The Congo disclaims a bore, but it has a very distinct bar, the angle pointing up stream, and the legs beginning about Bananal Bank (N.) and Alligator River (S.). Here the great depth above and below (145 and 112 fathoms) shallows to 6-9. Despite the five-knot current we were "courteously received into the embraces of the river;" H.M. Steamship "Griffon" wanted no "commanding sea-breeze," she found none of the difficulties which kept poor Tuckey's "brute of a transport" drifting and driving for nearly a week before he could anchor off Fuma or Sherwood's Creek, the "Medusa" of modern charts (?) and which made Shark Point, with its three-mile current, a "more redoubtable promontory than that of Good Hope was to early navigators." We stood boldly E.N.E. towards the high blue clump known as Bulambemba, and, with the dirty yellow breakers of Mwáná Mazia Bank far to port, we turned north to French Point, and anchored in a safe bottom of seven fathoms.
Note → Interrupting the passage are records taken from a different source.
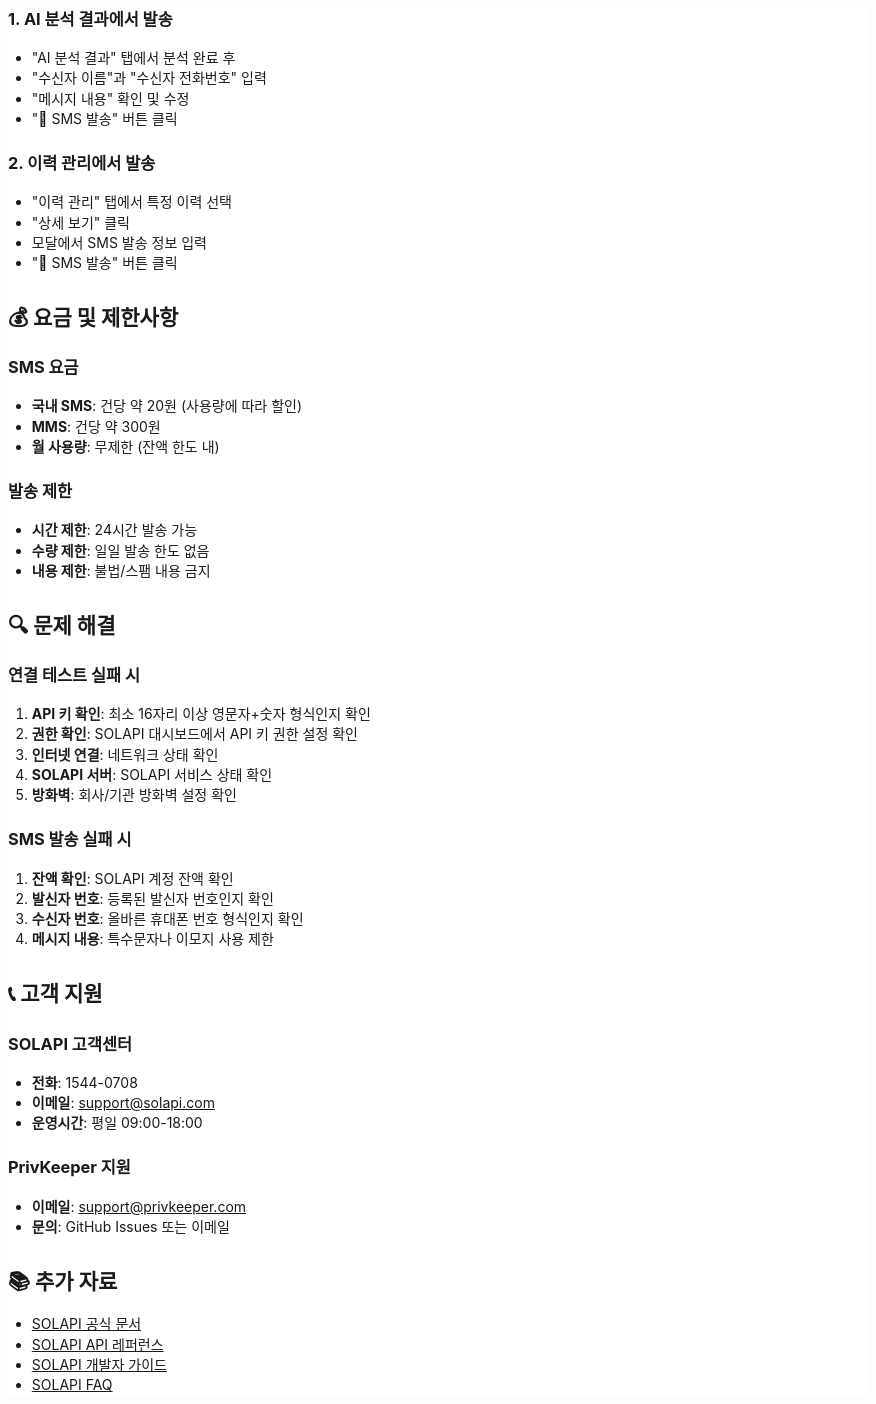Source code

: ### 1. AI 분석 결과에서 발송
- "AI 분석 결과" 탭에서 분석 완료 후
- "수신자 이름"과 "수신자 전화번호" 입력
- "메시지 내용" 확인 및 수정
- "📱 SMS 발송" 버튼 클릭

### 2. 이력 관리에서 발송
- "이력 관리" 탭에서 특정 이력 선택
- "상세 보기" 클릭
- 모달에서 SMS 발송 정보 입력
- "📱 SMS 발송" 버튼 클릭

## 💰 요금 및 제한사항

### SMS 요금
- **국내 SMS**: 건당 약 20원 (사용량에 따라 할인)
- **MMS**: 건당 약 300원
- **월 사용량**: 무제한 (잔액 한도 내)

### 발송 제한
- **시간 제한**: 24시간 발송 가능
- **수량 제한**: 일일 발송 한도 없음
- **내용 제한**: 불법/스팸 내용 금지

## 🔍 문제 해결

### 연결 테스트 실패 시
1. **API 키 확인**: 최소 16자리 이상 영문자+숫자 형식인지 확인
2. **권한 확인**: SOLAPI 대시보드에서 API 키 권한 설정 확인
3. **인터넷 연결**: 네트워크 상태 확인
4. **SOLAPI 서버**: SOLAPI 서비스 상태 확인
5. **방화벽**: 회사/기관 방화벽 설정 확인

### SMS 발송 실패 시
1. **잔액 확인**: SOLAPI 계정 잔액 확인
2. **발신자 번호**: 등록된 발신자 번호인지 확인
3. **수신자 번호**: 올바른 휴대폰 번호 형식인지 확인
4. **메시지 내용**: 특수문자나 이모지 사용 제한

## 📞 고객 지원

### SOLAPI 고객센터
- **전화**: 1544-0708
- **이메일**: support@solapi.com
- **운영시간**: 평일 09:00-18:00

### PrivKeeper 지원
- **이메일**: support@privkeeper.com
- **문의**: GitHub Issues 또는 이메일

## 📚 추가 자료

- [SOLAPI 공식 문서](https://docs.solapi.com)
- [SOLAPI API 레퍼런스](https://docs.solapi.com/reference)
- [SOLAPI 개발자 가이드](https://docs.solapi.com/guides)
- [SOLAPI FAQ](https://solapi.com/faq)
Here we at once saw the origin of the popular opinion that the Congo has no delta. On both sides, the old river valley, 32 miles broad, is marked out by grassy hills rolling about 200 feet high, trending from E.N.E. to W.S.W., and forming on the right bank an acute angle with the Ghats. But, whilst the northern line approaches within five or six miles, the southern bank, which diverges about the place where "King Plonly's town" appears in charts, sweeps away some seventeen miles down coast, and leaves a wide tract of mangrove swamps. These, according to the Portuguese traders, who have their own plans of the river, extend some seventy miles south to Ambrizette: slavers keep all such details very close, and doubtless for good reasons—"short-cuts" greatly facilitate shipping negroes. The lesser Congo delta is bounded north by the Banana or Malela stream, whose lower fork is "Pirates' Creek;" and south by the mangrove-clad drains, which subtend the main line: the base measures 12-15 miles. At the highest station, Boma, I shall have something to say about the greater delta. The left bank of the embouchure projects further seaward, making it look "under hung," representing in charts a lower jaw, and the projection of Shark Point the teeth, en profile.
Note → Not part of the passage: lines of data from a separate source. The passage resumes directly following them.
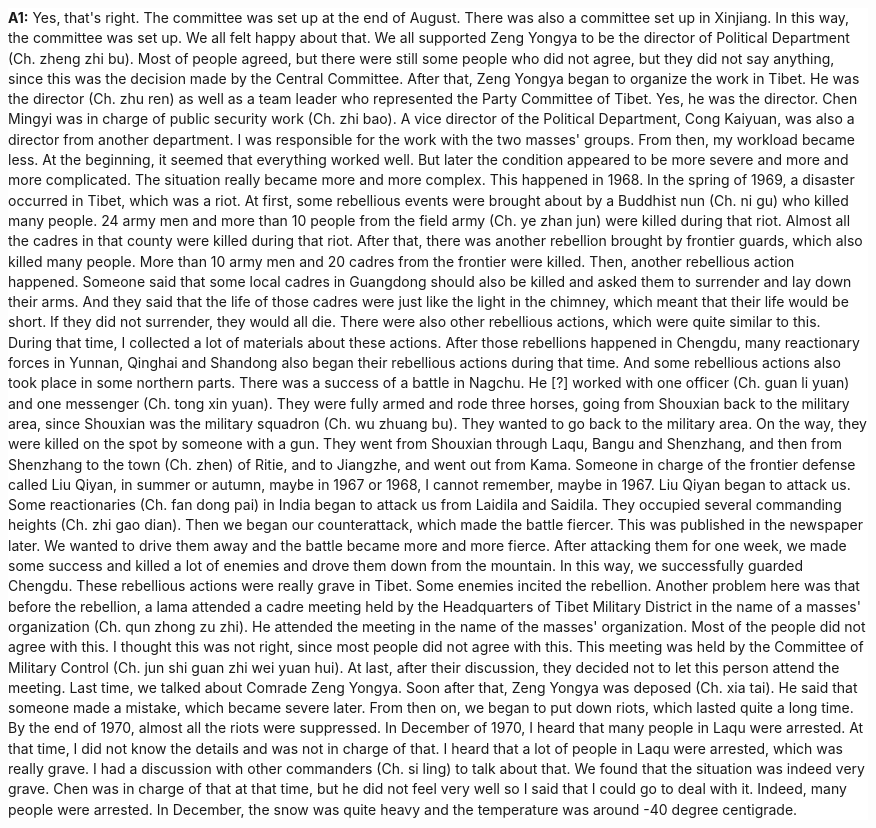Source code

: **A1:**  Yes, that's right. The committee was set up at the end of August. There was also a committee set up in Xinjiang. In this way, the committee was set up. We all felt happy about that. We all supported Zeng Yongya to be the director of Political Department (Ch. zheng zhi bu). Most of people agreed, but there were still some people who did not agree, but they did not say anything, since this was the decision made by the Central Committee. After that, Zeng Yongya began to organize the work in Tibet. He was the director (Ch. zhu ren) as well as a team leader who represented the Party Committee of Tibet. Yes, he was the director. Chen Mingyi was in charge of public security work (Ch. zhi bao). A vice director of the Political Department, Cong Kai<span class="tooltip" data-text="[ch. 元] China&#x27;s basic currency unit. A yuan is divided into 100 fen and 10 jiao. It is also known as renminbi or &quot;people&#x27;s currency.&quot;">yuan</span>, was also a director from another department. I was responsible for the work with the two masses' groups. From then, my workload became less. At the beginning, it seemed that everything worked well. But later the condition appeared to be more severe and more and more complicated. The situation really became more and more complex. This happened in 1968. In the spring of 1969, a disaster occurred in Tibet, which was a riot. At first, some rebellious events were brought about by a Buddhist nun (Ch. ni gu) who killed many people. 24 army men and more than 10 people from the field army (Ch. ye zhan jun) were killed during that riot. Almost all the cadres in that county were killed during that riot. After that, there was another rebellion brought by frontier guards, which also killed many people. More than 10 army men and 20 cadres from the frontier were killed. Then, another rebellious action happened. Someone said that some local cadres in Guangdong should also be killed and asked them to surrender and lay down their arms. And they said that the life of those cadres were just like the light in the chimney, which meant that their life would be short. If they did not surrender, they would all die. There were also other rebellious actions, which were quite similar to this. During that time, I collected a lot of materials about these actions. After those rebellions happened in Chengdu, many reactionary forces in Yunnan, Qinghai and Shandong also began their rebellious actions during that time. And some rebellious actions also took place in some northern parts. There was a success of a battle in Nagchu. He [?] worked with one officer (Ch. guan li yuan) and one messenger (Ch. tong xin yuan). They were fully armed and rode three horses, going from Shouxian back to the military area, since Shouxian was the military squadron (Ch. wu zhuang bu). They wanted to go back to the military area. On the way, they were killed on the spot by someone with a gun. They went from Shouxian through Laqu, Bangu and Shenzhang, and then from Shenzhang to the town (Ch. zhen) of Ritie, and to Jiangzhe, and went out from Kama. Someone in charge of the frontier defense called Liu Qiyan, in summer or autumn, maybe in 1967 or 1968, I cannot remember, maybe in 1967. Liu Qiyan began to attack us. Some reactionaries (Ch. fan dong pai) in India began to attack us from Laidila and Saidila. They occupied several commanding heights (Ch. zhi <span class="tooltip" data-text="[tib. གའུ] 1. A small box/pendant for keeping religious objects. 2. A small jewelery box worn by women as a necklace. 3 A small box worn on the hair of lay officials.">gao</span> dian). Then we began our counterattack, which made the battle fiercer. This was published in the newspaper later. We wanted to drive them away and the battle became more and more fierce. After attacking them for one week, we made some success and killed a lot of enemies and drove them down from the mountain. In this way, we successfully guarded Chengdu. These rebellious actions were really grave in Tibet. Some enemies incited the rebellion. Another problem here was that before the rebellion, a lama attended a cadre meeting held by the Headquarters of Tibet Military District in the name of a masses' organization (Ch. qun zhong zu zhi). He attended the meeting in the name of the masses' organization. Most of the people did not agree with this. I thought this was not right, since most people did not agree with this. This meeting was held by the Committee of Military Control (Ch. jun <span class="tooltip" data-text="[ch. 师] A division in the Chinese Army.">shi</span> guan zhi wei yuan hui). At last, after their discussion, they decided not to let this person attend the meeting. Last time, we talked about Comrade Zeng Yongya. Soon after that, Zeng Yongya was deposed (Ch. xia tai). He said that someone made a mistake, which became severe later. From then on, we began to put down riots, which lasted quite a long time. By the end of 1970, almost all the riots were suppressed. In December of 1970, I heard that many people in Laqu were arrested. At that time, I did not know the details and was not in charge of that. I heard that a lot of people in Laqu were arrested, which was really grave. I had a discussion with other commanders (Ch. si ling) to talk about that. We found that the situation was indeed very grave. Chen was in charge of that at that time, but he did not feel very well so I said that I could go to deal with it. Indeed, many people were arrested. In December, the snow was quite heavy and the temperature was around -40 degree centigrade.   
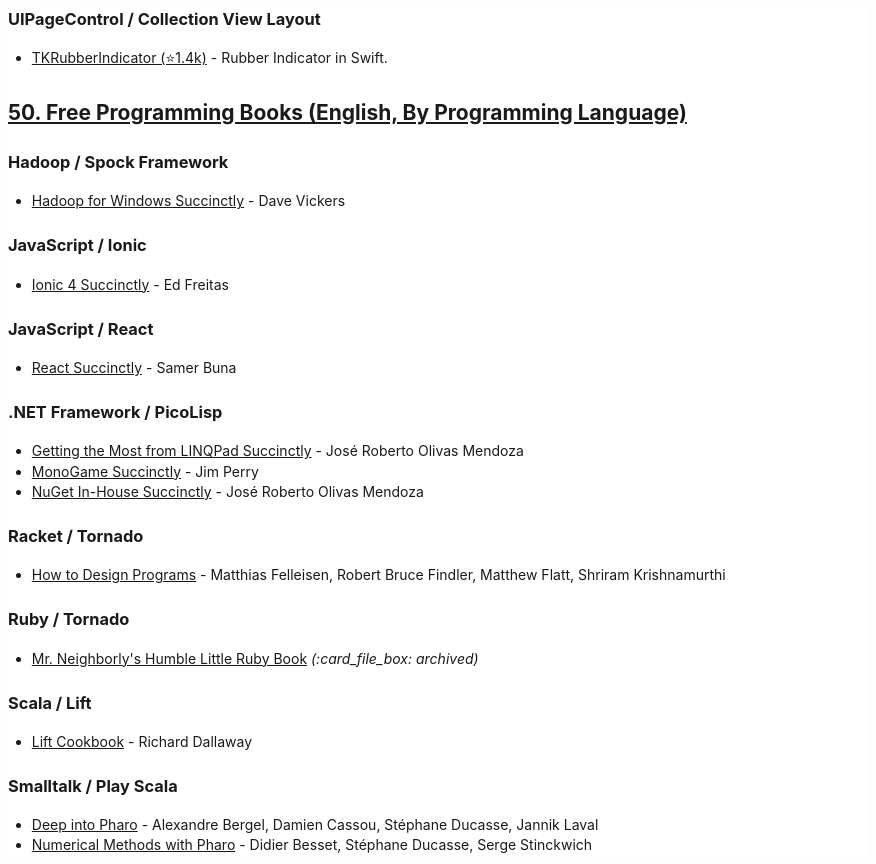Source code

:### UIPageControl / Collection View Layout

*   [TKRubberIndicator (⭐1.4k)](https://github.com/TBXark/TKRubberIndicator) - Rubber Indicator in Swift.

## [50. Free Programming Books (English, By Programming Language)](/content/EbookFoundation/free-programming-books/week/README.md)

### Hadoop / Spock Framework

*   [Hadoop for Windows Succinctly](https://www.syncfusion.com/ebooks/hadoop-for-windows-succinctly) - Dave Vickers

### JavaScript / Ionic

*   [Ionic 4 Succinctly](https://www.syncfusion.com/ebooks/ionic-4-succinctly) - Ed Freitas

### JavaScript / React

*   [React Succinctly](https://www.syncfusion.com/ebooks/react-succinctly) - Samer Buna

### .NET Framework / PicoLisp

*   [Getting the Most from LINQPad Succinctly](https://www.syncfusion.com/ebooks/getting-the-most-from-linqpad-succinctly) - José Roberto Olivas Mendoza
*   [MonoGame Succinctly](https://www.syncfusion.com/ebooks/monogame_succinctly) - Jim Perry
*   [NuGet In-House Succinctly](https://www.syncfusion.com/ebooks/nuget-in-house-succinctly) - José Roberto Olivas Mendoza

### Racket / Tornado

*   [How to Design Programs](https://htdp.org/2019-02-24/) - Matthias Felleisen, Robert Bruce Findler, Matthew Flatt, Shriram Krishnamurthi

### Ruby / Tornado

*   [Mr. Neighborly's Humble Little Ruby Book](https://web.archive.org/web/20180321101922/http://www.humblelittlerubybook.com/book/html/index.html) *(:card\_file\_box: archived)*

### Scala / Lift

*   [Lift Cookbook](https://www.oreilly.com/library/view/lift-cookbook/9781449365042/) - Richard Dallaway

### Smalltalk / Play Scala

*   [Deep into Pharo](http://books.pharo.org/deep-into-pharo/) - Alexandre Bergel, Damien Cassou, Stéphane Ducasse, Jannik Laval
*   [Numerical Methods with Pharo](http://books.pharo.org/numerical-methods/) - Didier Besset, Stéphane Ducasse, Serge Stinckwich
My first care was to collect news at the factories. French Point is a long low spit, which supports two establishments where the chart (September 1859) gives "Emigration Depot." It is the old Banana Point, and probably the older Palmeirinha Point of James Barbot, who places it in the territory of Goy (Ngoy), now Cabinda. This part has greatly changed since 1859; either the Banana River requires removing two miles to the north, or French Point must be placed an equal distance south. The principal establishment, M. Régis' of Marseilles, is built in his best style; a two-storied and brilliantly "chunam'd" house, containing a shop and store on the ground-floor, defended by a three- pounder. Behind it a square "compound," with high walls, guards the offices and the other requisites of a bar racoon. It is fronted by a little village where "Laptots," Senegal Moslems, and men-at-arms live with their families and slaves. In the rear stands the far more modest and conscientious establishment of Messrs. Pencoff and Kerdyk: their plank bungalow is full of work, whilst the other lies idle; so virtue here is not, as in books, its own reward.
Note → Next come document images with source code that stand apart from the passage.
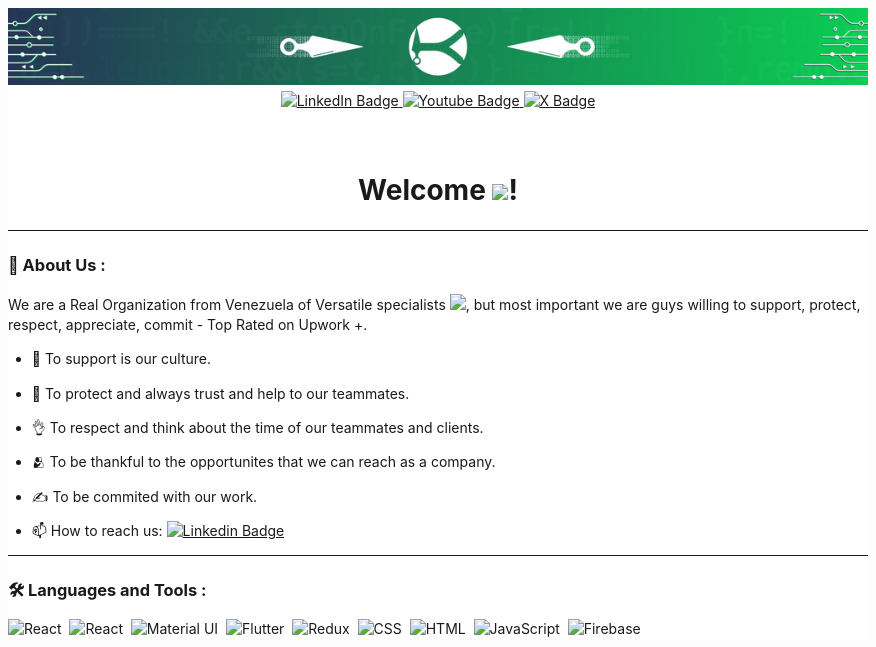 <img src="https://github.com/Kunaisoft-Team/.github/blob/main/banner-kunaisoft.png" width="100%" alt="Kunaisoft Banner" />
<div id="header" align="center">
  
  <div id="badges">
    <a href="https://www.linkedin.com/company/kunaisoft/">
      <img src="https://img.shields.io/badge/LinkedIn-blue?style=for-the-badge&logo=linkedin&logoColor=white" alt="LinkedIn Badge"/>
    </a>
    <a href="https://www.youtube.com/@kunaisofttv">
      <img src="https://img.shields.io/badge/YouTube-red?style=for-the-badge&logo=youtube&logoColor=white" alt="Youtube Badge"/>
    </a>
    <a href="https://x.com/kunaisoft">
      <img src="https://img.shields.io/badge/.com-blue?style=for-the-badge&logo=x&logoColor=white" alt="X Badge"/>
    </a>
  </div>
  <img src="https://komarev.com/ghpvc/?username=Kunaisoft-Team&style=flat-square&color=blue" alt=""/>
  <h1>
    Welcome
    <img src="https://media.giphy.com/media/v1.Y2lkPTc5MGI3NjExb2FwenR5Zm84aXh6aG44YXhnZGV5dTl5M3M5eTE3cjVpcXFubTcyYyZlcD12MV9pbnRlcm5hbF9naWZfYnlfaWQmY3Q9Zw/XZX3csgCReReEieQht/giphy.gif" width="50px" />!
  </h1>

</div>

---

### 🥷 About Us :
We are a Real Organization from Venezuela of Versatile specialists <img src="https://media.giphy.com/media/WUlplcMpOCEmTGBtBW/giphy.gif" width="30">, but most important we are guys willing to support, protect, respect, appreciate, commit  - Top Rated on Upwork +.

- 🦾 To support is our culture.

- 💚 To protect and always trust and help to our teammates.

- 👌 To respect and think about the time of our teammates and clients.

- 🫂 To be thankful to the opportunites that we can reach as a company.

- ✍️ To be commited with our work.

- :mailbox: How to reach us: [![Linkedin Badge](https://img.shields.io/badge/-kunaisoft-blue?style=flat&logo=Linkedin&logoColor=white)](https://www.linkedin.com/company/kunaisoft/)

---

### :hammer_and_wrench: Languages and Tools :

<div>
  <img src="https://github.com/devicons/devicon/blob/master/icons/angular/angular-original.svg" title="React" alt="React" width="40" height="40"/>&nbsp;
  <img src="https://github.com/devicons/devicon/blob/master/icons/react/react-original-wordmark.svg" title="React" alt="React" width="40" height="40"/>&nbsp;
  <img src="https://github.com/devicons/devicon/blob/master/icons/materialui/materialui-original.svg" title="Material UI" alt="Material UI" width="40" height="40"/>&nbsp;
  <img src="https://github.com/devicons/devicon/blob/master/icons/flutter/flutter-original.svg" title="Flutter" alt="Flutter" width="40" height="40"/>&nbsp;
  <img src="https://github.com/devicons/devicon/blob/master/icons/redux/redux-original.svg" title="Redux" alt="Redux " width="40" height="40"/>&nbsp;
  <img src="https://github.com/devicons/devicon/blob/master/icons/css3/css3-plain-wordmark.svg"  title="CSS3" alt="CSS" width="40" height="40"/>&nbsp;
  <img src="https://github.com/devicons/devicon/blob/master/icons/html5/html5-original.svg" title="HTML5" alt="HTML" width="40" height="40"/>&nbsp;
  <img src="https://github.com/devicons/devicon/blob/master/icons/javascript/javascript-original.svg" title="JavaScript" alt="JavaScript" width="40" height="40"/>&nbsp;
  <img src="https://github.com/devicons/devicon/blob/master/icons/firebase/firebase-plain-wordmark.svg" title="Firebase" alt="Firebase" width="40" height="40"/>&nbsp;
M. Victor Parrot, the young Swiss agent of M. Régis, hospitably asked us to take up our quarters with him, and promised to start us up stream without delay; his employer fixes the tariff of every article, and no discretion is left to the subordinates. We called upon M. Elkman of the Dutch factory. His is a well-known name on the river, and, though familiar with the people, he has more than once run some personal risk by assisting our cruizers to make captures. He advised us to lose no time in setting out before the impending rains: I wanted, however, a slight preparation for travel, and determined to see something of the adjoining villages, especially the site of the historic Padrão.